Soviet-confiscated Torah scrolls are returned to Jews in Moscow

MOSCOW — Ten Torah scrolls confiscated by the Soviet regime were handed back to the Jewish community Tuesday, in what was seen as an important beginning for the return of property confiscated by the USSR during more than 70 years.

"What this says is that the Russian government has started the process of restitution," Moscow Chief Rabbi Pinchas Goldschmidt said. "It's a very slow process, a process which needs encouragement from the West, from governments. And it's a process which will take a long time, and which is very necessary."

The ten Torah scrolls were among 188 Torah scrolls stored in the Moscow state archives. Some are "in wonderful shape; they look like they were just written a few days ago," Goldschmidt said.

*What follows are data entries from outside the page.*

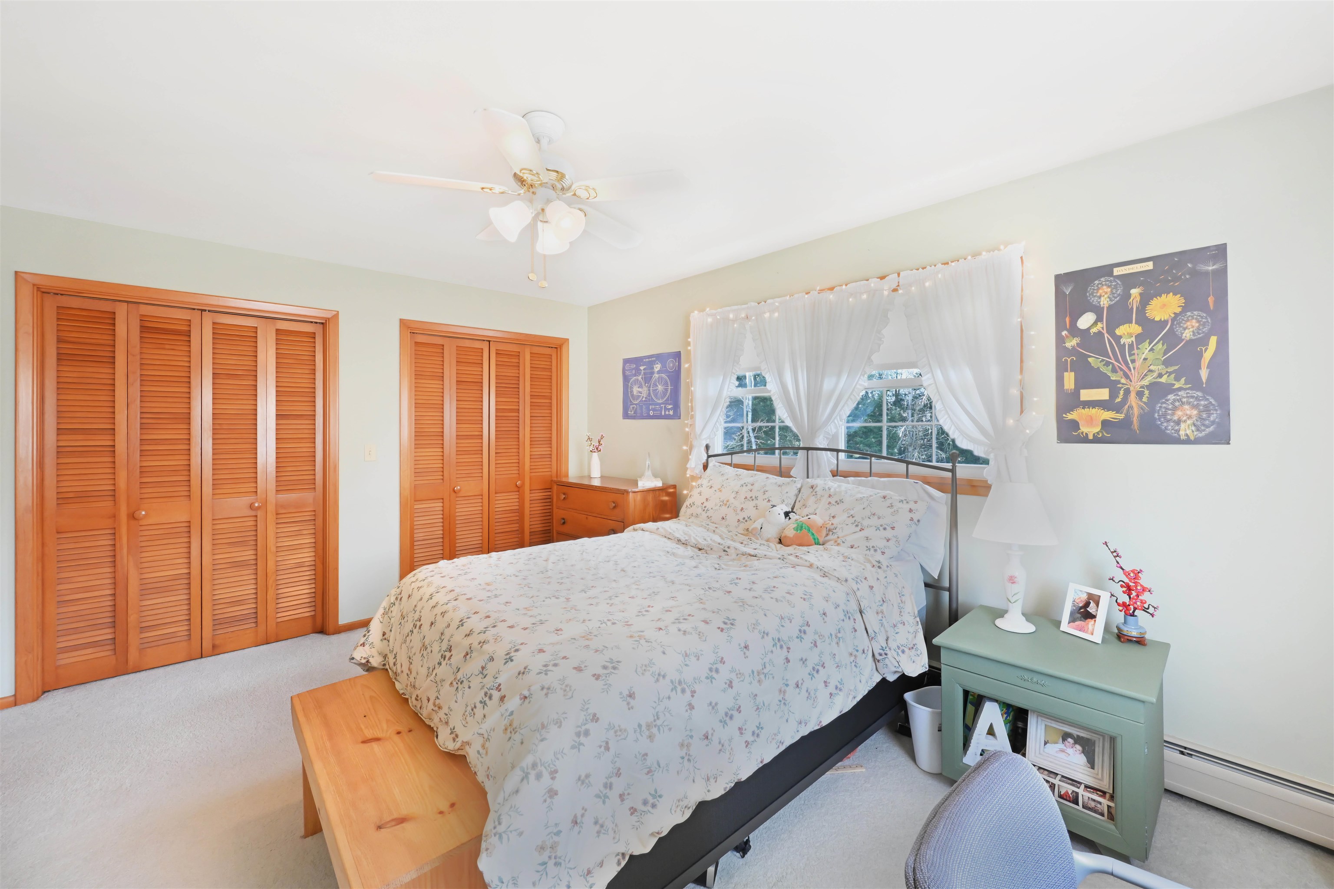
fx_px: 519
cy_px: 444
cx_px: 667
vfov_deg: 81.2
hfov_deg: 104.3
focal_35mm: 14
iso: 2500
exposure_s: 1/8
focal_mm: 14
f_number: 14
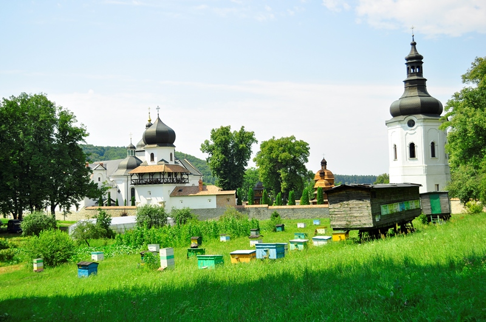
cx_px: 243
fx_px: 526
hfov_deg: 49.6
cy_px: 161
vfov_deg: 34.1
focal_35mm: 39
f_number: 4.5
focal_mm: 26
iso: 200
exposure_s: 1/800
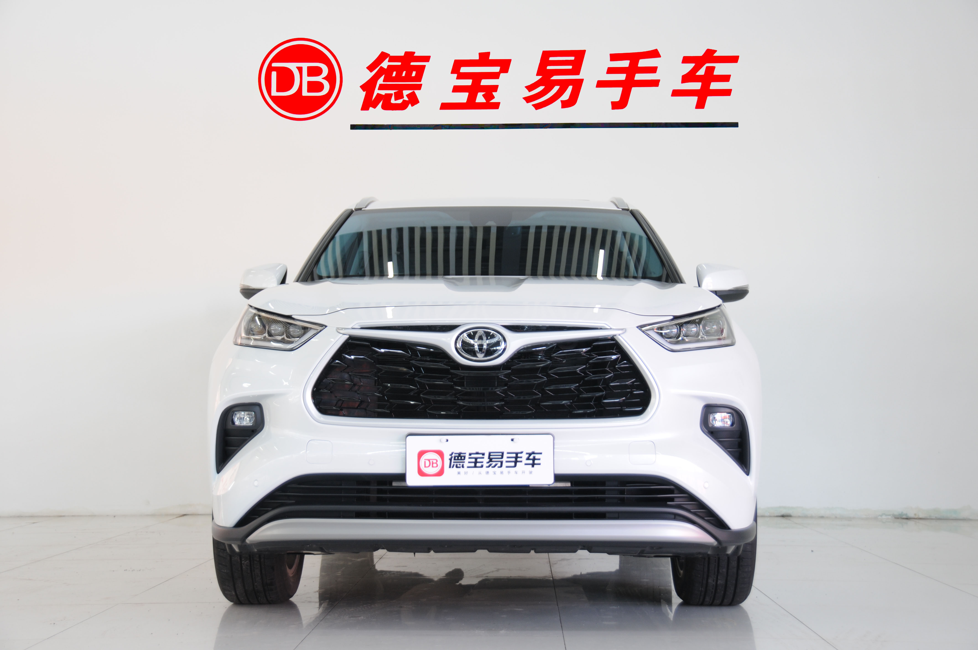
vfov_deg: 25.0
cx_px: 489
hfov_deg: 36.9
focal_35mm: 54
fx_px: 1465
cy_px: 325
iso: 200
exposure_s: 1/15
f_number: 4.8
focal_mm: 36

Others are beyond repair.

Hundreds, perhaps more than 1,000, other Torah scrolls are believed stored in state archives in other Russian cities, he said.

"We've started a process for the return of those Torah scrolls to the communities," the rabbi said. "But it looks like a great part of them will not be able to be used because they were held in places where there was a lot of humidity."

Goldschmidt said a separate problem exists for scrolls that are unsalvageable because the community cannot take them back and bury them as prescribed by Jewish law.

"We cannot bury them because officially the Torahs are not being returned, they are being 'lend-leased' to us ad infinitum," he said. "We cannot bury something that is being lent to us."

During the communist years, the scrolls were brought to Moscow from synagogues across the Soviet Union that were closed down.

Until now, the Jewish communities in Russia and other countries in the former Soviet Union saw only the beginning of the return of confiscated property, such as synagogues. Tuesday's ceremony for the first time saw the return also of property from within those synagogues.

"It's an important step," said Rabbi Ya'acov Bleich, chief rabbi of Kiev and Ukraine, "because their archives and their libraries and museums are full of religious artifacts that were confiscated. These things really should be returned, so it's a good beginning." Bleich said the timing now is one of "natural evolution."

The ceremony took place at the opening of the fourth meeting of the Congress of Jewish Religious Communities.

Political figures attending included Moscow Mayor Yury Luzhkov, U.S. Ambassador to Russia James Collins and Vladimir Goussinsky, president of the Russian Jewish Congress.

Among the opening remarks were words of welcome from representatives of Prime Minister Ehud Barak and Russian President Boris Yeltsin.

In a related matter, the first Sephardi synagogue in Moscow was dedicated Monday by Israel's Sephardi Chief Rabbi Eliahu Bakshi-Doron in the courtyard of the Moscow Central Synagogue.

He said the establishment of a new synagogue is important for Jews from the Caucasus Mountains who have moved to Moscow.

"If they have no center, they will assimilate," Bakshi-Doron said. "This gives them a new life, more hope for the future — and not just for them but also for the Bukharan and Georgian Jews who have arrived here. It will be one big community and ensure that they will not cease to exist."